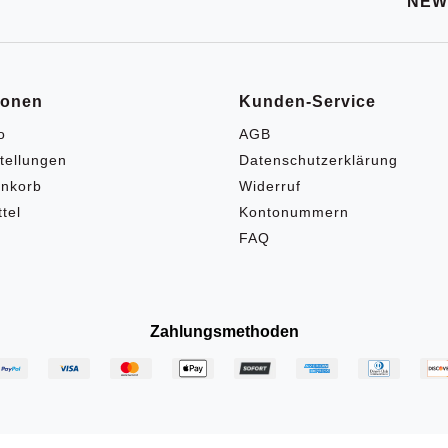
NEW
ionen
Kunden-Service
o
AGB
tellungen
Datenschutzerklärung
nkorb
Widerruf
tel
Kontonummern
FAQ
Zahlungsmethoden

→ **PROMPT**:
Rewrite the text of the records above, replacing "Kontonummern" with "Bankverbindung" and leaving every other line unchanged. Omit the pictures from your answer.

→ **SOLUTION TO THE EXERCISE**:
NEW
ionen
Kunden-Service
o
AGB
tellungen
Datenschutzerklärung
nkorb
Widerruf
tel
Bankverbindung
FAQ
Zahlungsmethoden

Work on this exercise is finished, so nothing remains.